## REQUIREMENT
Under this line are the records; write out word for word the part that begins at the line containing "Figure 1. Residential" and ends at the line containing "Notes: 1. The", and no more.

[Page-level text extractions]
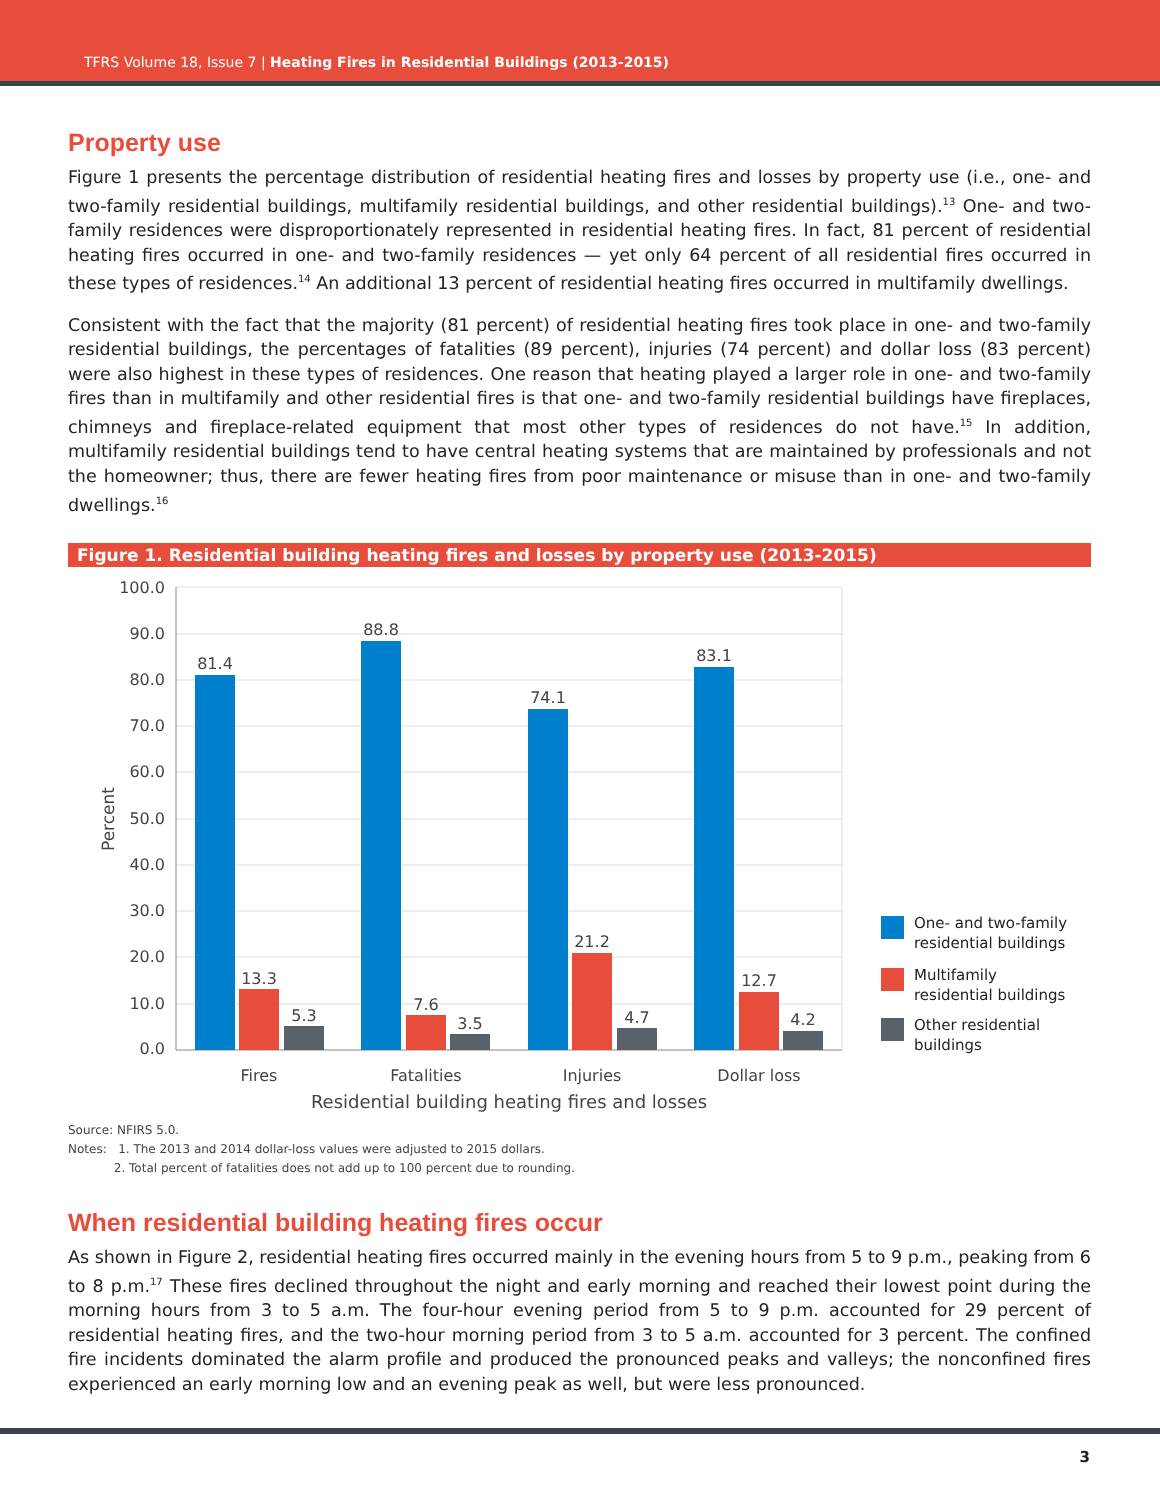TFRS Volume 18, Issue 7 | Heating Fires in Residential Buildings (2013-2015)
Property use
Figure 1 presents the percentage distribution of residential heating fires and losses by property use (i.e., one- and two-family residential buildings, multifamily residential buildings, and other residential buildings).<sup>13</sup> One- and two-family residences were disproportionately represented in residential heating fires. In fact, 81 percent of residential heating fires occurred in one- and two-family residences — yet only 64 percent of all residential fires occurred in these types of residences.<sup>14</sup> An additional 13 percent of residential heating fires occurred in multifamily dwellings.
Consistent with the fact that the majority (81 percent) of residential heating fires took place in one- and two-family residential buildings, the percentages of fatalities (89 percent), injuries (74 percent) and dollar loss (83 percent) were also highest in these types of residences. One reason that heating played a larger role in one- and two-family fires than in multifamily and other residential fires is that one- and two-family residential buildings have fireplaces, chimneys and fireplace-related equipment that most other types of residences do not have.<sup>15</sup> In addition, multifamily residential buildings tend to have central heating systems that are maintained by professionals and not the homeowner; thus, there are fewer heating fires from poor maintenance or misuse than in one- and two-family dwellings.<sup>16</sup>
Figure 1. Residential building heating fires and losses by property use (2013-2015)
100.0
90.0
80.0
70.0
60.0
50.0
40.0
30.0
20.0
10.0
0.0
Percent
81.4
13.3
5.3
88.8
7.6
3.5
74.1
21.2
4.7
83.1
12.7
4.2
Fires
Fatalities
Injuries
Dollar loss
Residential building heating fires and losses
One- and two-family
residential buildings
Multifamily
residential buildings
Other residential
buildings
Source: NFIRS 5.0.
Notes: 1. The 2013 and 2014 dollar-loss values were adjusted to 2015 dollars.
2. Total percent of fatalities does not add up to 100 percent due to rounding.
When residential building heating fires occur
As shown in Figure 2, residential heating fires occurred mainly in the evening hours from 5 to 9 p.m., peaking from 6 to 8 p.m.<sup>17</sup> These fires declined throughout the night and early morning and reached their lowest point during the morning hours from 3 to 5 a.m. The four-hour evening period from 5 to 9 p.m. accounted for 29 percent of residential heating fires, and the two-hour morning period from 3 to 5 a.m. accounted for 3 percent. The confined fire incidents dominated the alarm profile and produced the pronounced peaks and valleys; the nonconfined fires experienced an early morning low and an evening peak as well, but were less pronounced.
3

* * *

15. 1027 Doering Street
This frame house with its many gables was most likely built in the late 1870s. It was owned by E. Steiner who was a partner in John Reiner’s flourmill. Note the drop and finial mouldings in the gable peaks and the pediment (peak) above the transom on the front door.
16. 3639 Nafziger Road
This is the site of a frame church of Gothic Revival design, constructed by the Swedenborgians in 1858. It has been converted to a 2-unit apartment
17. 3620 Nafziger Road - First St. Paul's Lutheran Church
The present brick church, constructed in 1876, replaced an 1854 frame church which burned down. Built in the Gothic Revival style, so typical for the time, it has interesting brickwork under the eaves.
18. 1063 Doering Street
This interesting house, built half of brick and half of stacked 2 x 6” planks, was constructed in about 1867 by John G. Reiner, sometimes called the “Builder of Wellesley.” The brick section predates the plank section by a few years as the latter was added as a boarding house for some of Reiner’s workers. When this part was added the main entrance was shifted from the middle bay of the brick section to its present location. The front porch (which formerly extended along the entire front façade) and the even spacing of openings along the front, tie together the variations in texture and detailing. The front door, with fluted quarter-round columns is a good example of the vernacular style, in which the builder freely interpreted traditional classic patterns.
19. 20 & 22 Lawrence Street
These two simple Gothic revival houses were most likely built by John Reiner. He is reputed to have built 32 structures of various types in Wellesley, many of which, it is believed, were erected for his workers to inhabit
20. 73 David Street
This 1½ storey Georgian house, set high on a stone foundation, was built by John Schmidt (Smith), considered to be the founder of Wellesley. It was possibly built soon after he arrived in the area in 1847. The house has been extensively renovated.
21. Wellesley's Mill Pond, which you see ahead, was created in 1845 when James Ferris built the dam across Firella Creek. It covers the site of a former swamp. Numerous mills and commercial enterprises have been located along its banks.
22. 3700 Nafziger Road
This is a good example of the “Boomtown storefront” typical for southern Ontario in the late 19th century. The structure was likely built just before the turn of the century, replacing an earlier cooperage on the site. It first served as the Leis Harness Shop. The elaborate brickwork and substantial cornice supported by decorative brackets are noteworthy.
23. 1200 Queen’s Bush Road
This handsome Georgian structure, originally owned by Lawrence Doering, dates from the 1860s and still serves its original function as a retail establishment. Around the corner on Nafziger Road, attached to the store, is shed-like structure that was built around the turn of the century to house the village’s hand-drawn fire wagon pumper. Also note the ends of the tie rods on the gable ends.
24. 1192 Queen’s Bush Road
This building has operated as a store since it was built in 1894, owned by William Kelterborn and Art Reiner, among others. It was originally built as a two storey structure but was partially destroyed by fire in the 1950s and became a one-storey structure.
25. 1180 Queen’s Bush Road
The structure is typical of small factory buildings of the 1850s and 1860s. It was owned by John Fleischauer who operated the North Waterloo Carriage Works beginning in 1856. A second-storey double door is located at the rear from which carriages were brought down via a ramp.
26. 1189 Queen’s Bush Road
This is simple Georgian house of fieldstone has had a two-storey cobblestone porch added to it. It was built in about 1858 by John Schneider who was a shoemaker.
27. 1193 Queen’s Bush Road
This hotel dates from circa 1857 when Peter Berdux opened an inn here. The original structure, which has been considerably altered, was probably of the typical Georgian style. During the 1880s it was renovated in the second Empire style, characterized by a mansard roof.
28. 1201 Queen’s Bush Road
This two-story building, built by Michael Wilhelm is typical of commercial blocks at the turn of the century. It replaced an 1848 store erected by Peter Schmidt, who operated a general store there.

## PROBLEM SOLUTION
Figure 1. Residential building heating fires and losses by property use (2013-2015)
100.0
90.0
80.0
70.0
60.0
50.0
40.0
30.0
20.0
10.0
0.0
Percent
81.4
13.3
5.3
88.8
7.6
3.5
74.1
21.2
4.7
83.1
12.7
4.2
Fires
Fatalities
Injuries
Dollar loss
Residential building heating fires and losses
One- and two-family
residential buildings
Multifamily
residential buildings
Other residential
buildings
Source: NFIRS 5.0.
Notes: 1. The 2013 and 2014 dollar-loss values were adjusted to 2015 dollars.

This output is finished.